Self-managed teams lead to much lower pay for women - 6 minutes read


Self-managed teams lead to much lower pay for women

As companies trim their hierarchies and form teams of employees to manage themselves, researchers from Olin Business School at Washington University in St. Louis are sounding warning bells.

Inequity "is likely to be a significant problem"—especially for women, who made one-fourth less than their male counterparts in a new study of self-managed teams. The study found that women "consistently receive bargaining outcomes below their productivity level, while men are consistently overcompensated."

The study, "Peer Bargaining and Productivity in Teams: Gender and the Inequitable Division of Pay" is forthcoming in the journal Manufacturing & Service Operations Management. It was written by Lamar Pierce, professor of organization and strategy and associate dean of the Olin-Brookings Partnership; Dennis J. Zhang, professor of operations and manufacturing management; and Laura W. Wang of the University of Illinois at Urbana-Champaign.

Zappos, Google, Facebook and others have adopted self-managed teams, which are designed to boost productivity, offer flexibility, attract young people and foster creativity. Ideally, they allocate tasks based on employees' strengths and then assign rewards—equitably—based on their contributions.

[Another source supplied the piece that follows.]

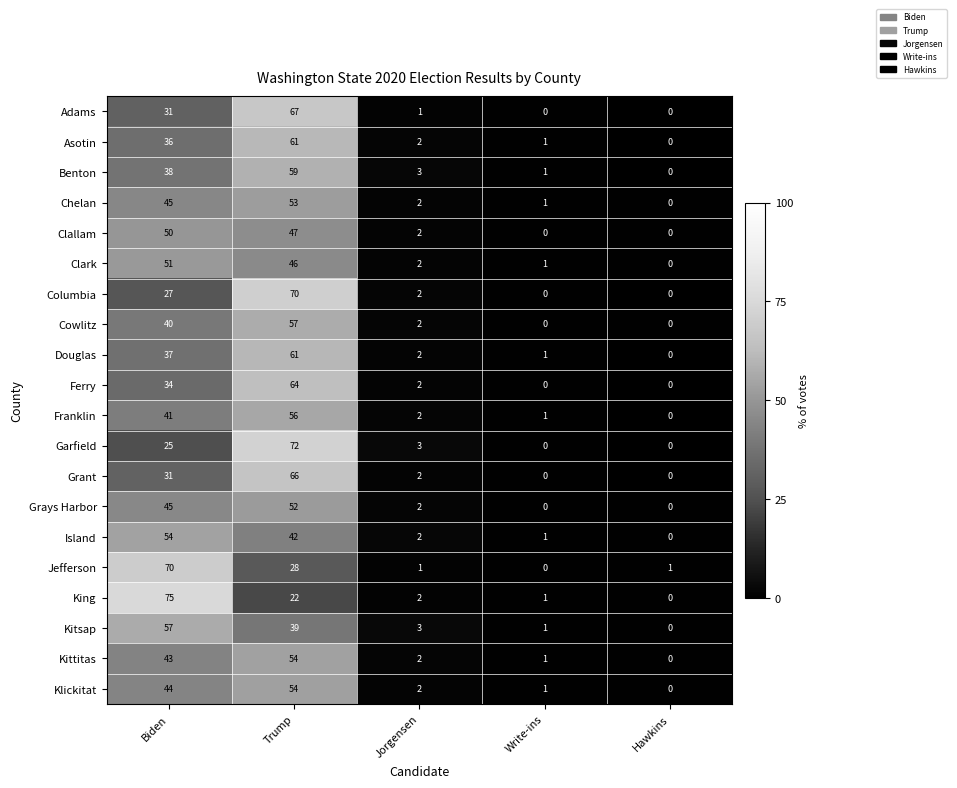

How many series are shown in this chart?

20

But how well do the teams actually work?

"Inherently, they aren't as awesome as people think," Pierce said.

For 50 months, Pierce, Zhang and Wang studied productivity and bargaining traits in a service operation setting: a chain of 32 large beauty salons with 932 workers in China. About half (54 percent) of the workers were men.

They found that the men consistently extracted "advantageous bargaining values from their female coworkers, despite having no observable productivity advantage."

In fact, women in the sample earned at least 24 percent less than their equally productive male counterparts.

That gender pay gap is larger than the pay gaps found in places with hierarchical management structures. A 2005 study found a gap of 10 percent in Asia and larger inequities in the United States and Europe.

The new evidence on self-managed teams has implications for U.S. organizations.

"You see these dynamics playing out in Silicon Valley all the time. You see them playing out in academia," Pierce said.

"Social interactions between men and women have consistencies across culture, across economic class, across age," he said. "Show me the culture where women don't tend to get worse negotiation or bargaining outcomes."

A combination of higher "prosociality" and lower bargaining power in women most likely explains the 24 percent wage disparity, the researchers reported. Prosocial behavior includes feeling concern for others and acting to benefit them.

When the workers divided their own team-based compensation, women were severely underpaid for their productivity. Consider this: Women were the top salespeople in the beauty salons, and those women took home only the median wage.

"This is really bad because they're going to leave, and when they leave then the company is going to be stuck with a bunch of overpaid men," Pierce said.

The researchers compiled data from three sources between April 2009 and May 2013: Point-of-sale from each salon, which included every service and card-for-service transaction; the internal human resource system that included the commission paid to each worker for each transaction; and detailed demographic information of each worker in those transactions.

They found that gender "strongly predicts" under- or overcompensation relative to productivity. Men made up a disproportionate number of highly paid yet unproductive workers. Women overrepresented "star employees" with poor bargaining outcomes.

The researchers used a previously proven algorithm to confirm gender as the strongest predictor of bargaining outcomes.

Out of sight, out of mind

Pierce emphasized that self-managed teams can work well—with clear guidelines in place. The study highlights how important it is to monitor and enforce pay equity in self-managed teams. After all, those teams assign tasks, responsibilities and rewards for teammates.

"Because this design decision effectively puts inequity 'out of sight for the manager,' it may also put this inequity 'out of mind,'" the researchers wrote. But that doesn't abdicate a manager's responsibility to stem bias and discrimination. One solution is to set up formal rules for the assignments of tasks and rewards, the findings suggest.

"Do you have safeguards in place to ensure that the person who gets all the credit, who gets the rewards, who gets the best task is not simply the one who bargains the best or bargains the most aggressively?" Pierce asked.

The research findings also imply that firms could cut costs by replacing overpaid workers. And the findings show that good workers who are underpaid lose motivation—and often leave.

"Managers must anticipate and mitigate this gender-based inequity," the researchers wrote. That's because it is an operational performance issue. And "because of the myriad of productivity, retention and ethical implications that can result from peer-based bargaining."